Please rate the following on a scale of 1 to 5 (1 being least important and 5 being most important):
How affectionate do you want the dog to be with your family? (1-5): 5
How important is it that the dog gets along with young children? (1-5): 2
How important is it that the dog gets along with other dogs? (1-5): 5
How much shedding are you willing to tolerate? (1-5, where 1 is least shedding): 1
How much grooming are you willing to do? (1-5, where 1 is least frequent grooming): 1
How much drooling are you comfortable with? (1-5, where 1 is least drooling): 1
How open do you want the dog to be to strangers? (1-5): 5
How playful would you like the dog to be? (1-5): 5
How protective do you want the dog to be? (1-5): 3
How often will you keep your dog outside? (1-5): 2
How trainable will you need the dog to be? (1-5): 5
How energetic do you want the dog to be? (1-5): 3
How much barking are you comfortable with? (1-5): 1
How much time will you devote to caring for and playing with your dog? 

##### Conclusion

By using cosine similarity, we have effectively created a content-based filtering recommender system to ask a user questions and based on those answers, recommend a dog breed. This solves the client's request as we created a system that can recommend new dog owners which dog is best for them based on a number of user preferences.
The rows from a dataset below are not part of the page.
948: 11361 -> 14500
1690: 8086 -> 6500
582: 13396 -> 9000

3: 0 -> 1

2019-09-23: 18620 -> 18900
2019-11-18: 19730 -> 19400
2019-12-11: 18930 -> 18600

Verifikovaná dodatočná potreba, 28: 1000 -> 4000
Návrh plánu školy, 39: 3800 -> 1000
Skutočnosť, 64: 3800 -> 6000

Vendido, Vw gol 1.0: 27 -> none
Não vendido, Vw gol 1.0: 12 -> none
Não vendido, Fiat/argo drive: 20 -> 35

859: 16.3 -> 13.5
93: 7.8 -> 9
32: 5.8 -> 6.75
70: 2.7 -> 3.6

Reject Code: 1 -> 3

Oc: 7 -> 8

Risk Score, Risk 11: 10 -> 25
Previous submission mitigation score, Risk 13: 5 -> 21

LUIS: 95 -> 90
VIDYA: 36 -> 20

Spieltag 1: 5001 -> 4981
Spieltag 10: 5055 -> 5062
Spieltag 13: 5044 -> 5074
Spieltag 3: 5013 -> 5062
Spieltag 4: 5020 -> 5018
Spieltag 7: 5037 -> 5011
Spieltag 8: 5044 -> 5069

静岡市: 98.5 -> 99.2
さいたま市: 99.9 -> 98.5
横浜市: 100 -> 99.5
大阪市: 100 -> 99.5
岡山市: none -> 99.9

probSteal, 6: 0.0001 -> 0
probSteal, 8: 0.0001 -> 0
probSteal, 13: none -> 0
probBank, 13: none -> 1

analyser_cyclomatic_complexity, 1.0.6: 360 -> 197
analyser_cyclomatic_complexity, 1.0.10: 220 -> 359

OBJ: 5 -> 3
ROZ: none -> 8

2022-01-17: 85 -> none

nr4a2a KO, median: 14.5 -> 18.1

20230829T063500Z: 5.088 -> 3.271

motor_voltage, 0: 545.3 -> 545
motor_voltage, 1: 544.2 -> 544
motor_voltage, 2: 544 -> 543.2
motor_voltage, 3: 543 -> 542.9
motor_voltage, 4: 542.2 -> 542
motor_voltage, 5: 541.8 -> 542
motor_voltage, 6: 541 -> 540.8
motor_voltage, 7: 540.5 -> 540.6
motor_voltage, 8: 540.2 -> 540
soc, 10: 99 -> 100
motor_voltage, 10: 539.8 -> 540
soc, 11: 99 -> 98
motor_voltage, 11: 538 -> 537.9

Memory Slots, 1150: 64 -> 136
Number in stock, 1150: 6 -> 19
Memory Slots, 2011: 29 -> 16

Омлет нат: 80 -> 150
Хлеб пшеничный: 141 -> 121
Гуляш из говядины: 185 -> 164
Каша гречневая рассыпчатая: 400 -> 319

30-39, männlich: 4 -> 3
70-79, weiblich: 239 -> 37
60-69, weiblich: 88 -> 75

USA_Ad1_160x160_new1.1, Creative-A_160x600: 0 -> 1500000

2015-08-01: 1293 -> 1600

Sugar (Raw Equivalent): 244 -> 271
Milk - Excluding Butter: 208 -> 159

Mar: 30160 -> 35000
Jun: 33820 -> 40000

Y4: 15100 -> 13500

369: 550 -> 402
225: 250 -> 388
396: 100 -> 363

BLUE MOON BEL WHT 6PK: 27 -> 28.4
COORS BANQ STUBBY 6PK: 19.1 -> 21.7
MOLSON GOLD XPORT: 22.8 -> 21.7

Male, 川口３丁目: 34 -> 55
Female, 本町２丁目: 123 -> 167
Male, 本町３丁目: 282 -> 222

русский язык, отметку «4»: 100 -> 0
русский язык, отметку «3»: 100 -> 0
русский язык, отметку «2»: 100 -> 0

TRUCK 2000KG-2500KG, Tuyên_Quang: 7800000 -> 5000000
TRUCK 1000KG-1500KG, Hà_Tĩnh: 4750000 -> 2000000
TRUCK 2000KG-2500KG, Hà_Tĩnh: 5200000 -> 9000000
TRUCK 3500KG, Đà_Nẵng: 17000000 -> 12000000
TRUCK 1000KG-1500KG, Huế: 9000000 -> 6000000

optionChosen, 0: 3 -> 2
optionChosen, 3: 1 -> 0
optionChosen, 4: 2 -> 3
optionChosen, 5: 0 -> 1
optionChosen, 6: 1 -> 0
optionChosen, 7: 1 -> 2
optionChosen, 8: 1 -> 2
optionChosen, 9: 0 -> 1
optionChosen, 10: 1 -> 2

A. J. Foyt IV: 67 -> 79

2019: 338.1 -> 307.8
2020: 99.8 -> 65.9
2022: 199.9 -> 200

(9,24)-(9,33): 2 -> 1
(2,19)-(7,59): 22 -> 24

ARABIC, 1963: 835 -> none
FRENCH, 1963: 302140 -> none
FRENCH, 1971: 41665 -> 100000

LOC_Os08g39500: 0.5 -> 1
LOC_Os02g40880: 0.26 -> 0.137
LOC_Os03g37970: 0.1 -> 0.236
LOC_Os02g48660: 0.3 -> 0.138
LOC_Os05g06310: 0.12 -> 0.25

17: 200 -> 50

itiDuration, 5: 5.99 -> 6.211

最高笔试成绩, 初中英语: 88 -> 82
It has become common for people to return their dogs, send them to animal shelters, or even abandon them when they realize they cannot care for or handle them. This is a very sad outcome that can be avoided if the proper preparation for buying a pet is taken. This content-based recommender system can help people make better decisions when buying dogs and ensure that they will be able to provide a loving environment that is optimal for the pet and user.